MSMEs make up the largest group of businesses in the Indonesian economy and have shown to be resistant to various sorts of economic crisis shocks. According to Law Number 20 of 2008, Micro Enterprises are profitable companies owned by people or legal organizations that adhere to the law’s definition of a microbusiness. A small business is an independent, profitable enterprise operated by a person or a business entity that is not a branch of a company owned and controlled directly or indirectly by medium-sized businesses or large businesses that meet the criteria of Small Businesses as referred to in this Act. Medium Enterprises are independent, productive economic activities run by people or companies that are not owned, controlled, or joined, directly or indirectly, with Small Businesses or Large Businesses, with a total net worth or annual sales proceeds that meet the requirements of this Act.

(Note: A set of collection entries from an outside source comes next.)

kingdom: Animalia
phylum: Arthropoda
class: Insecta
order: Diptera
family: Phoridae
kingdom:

MSMEs play a significant number of crucial roles in maintaining the stability of Indonesia’s economy. According to data from the Ministry of Cooperative Spaces and Small-to-Medium Enterprises, it has identified 64.2 million MSMEs in the first quarter of 2021. These MSMEs have contributed to around Rp. 8,573 trillion or 61.07% of the country’s GDP. In addition, the COVID-19 pandemic shifted consumers’ purchasing behavior from offline to online and has helped MSMEs to gain more traffic than before. However, the pandemic also exposed certain areas where MSMEs need to improve, such as digital technology adaptation, utilizing digitization properly, and effective product marketing.

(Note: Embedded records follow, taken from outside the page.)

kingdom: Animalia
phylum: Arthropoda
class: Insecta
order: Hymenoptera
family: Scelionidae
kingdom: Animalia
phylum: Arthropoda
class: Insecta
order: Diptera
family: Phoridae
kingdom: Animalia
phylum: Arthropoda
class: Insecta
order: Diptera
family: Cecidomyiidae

Effectively utilizing digitization properly can lead to many new opportunities for MSMEs. One, in particular, has showcased a number of remarkable outcomes, e-commerce. The adoption of e-commerce has become more crucial than ever for MSMEs. It has helped businesses in various aspects such as sales growth, cost efficiency, improved service, etc. According to the Ministry of Communication and Information, only 7.4% of all MSMEs in Indonesia, or 4.7 million of them, used digital platforms in 2017. Although few MSMEs have adopted e-commerce, the rate of growth of e-commerce adopters is impressive. In 2018, this figure increased by 104.4 per cent to 9.61 million. These numbers show that MSMEs are very eager to connect online and conduct business.

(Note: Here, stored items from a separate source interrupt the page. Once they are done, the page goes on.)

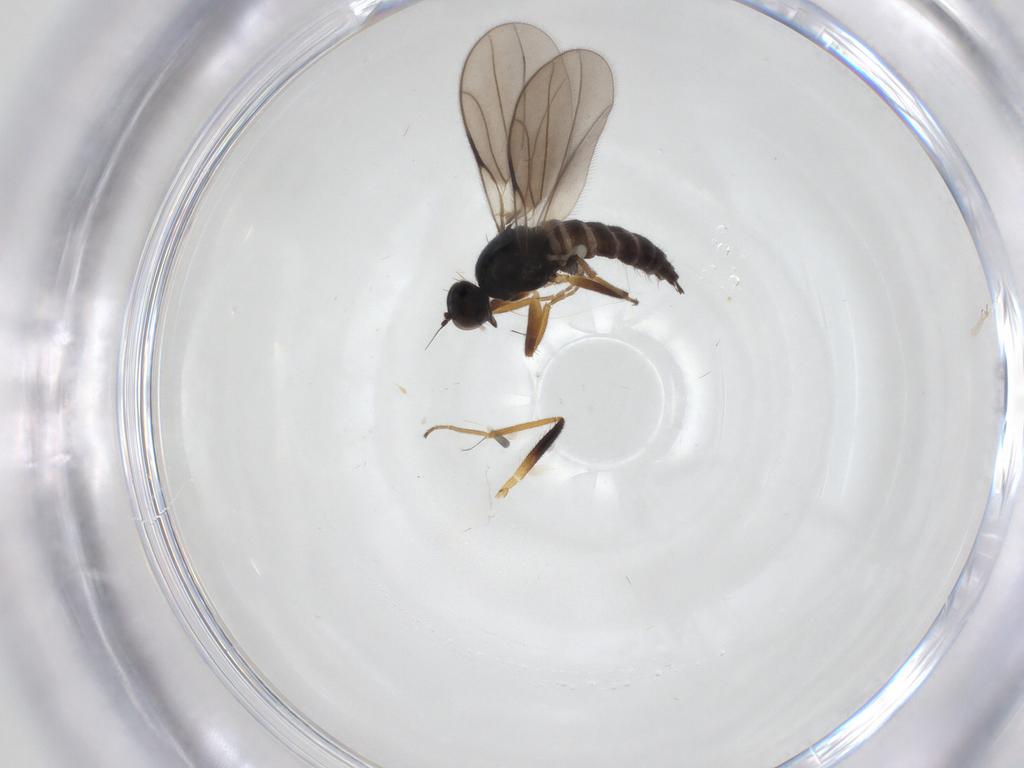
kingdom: Animalia
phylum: Arthropoda
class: Insecta
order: Diptera
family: Hybotidae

In the upcoming years, inclusive growth will continue to be significantly influenced by the global digital economy. Digital tools can increase access to the market, and customers’ preferences, including employment for better efficiency and services – since almost 60% of the population is connected through the internet. Adopting digital tools in their business strategy will increase productivity and enhance socioeconomic results. According to research conducted by the World Economic Forum, Indonesia’s digitalization could boost national productivity to $120 billion by the year 2025.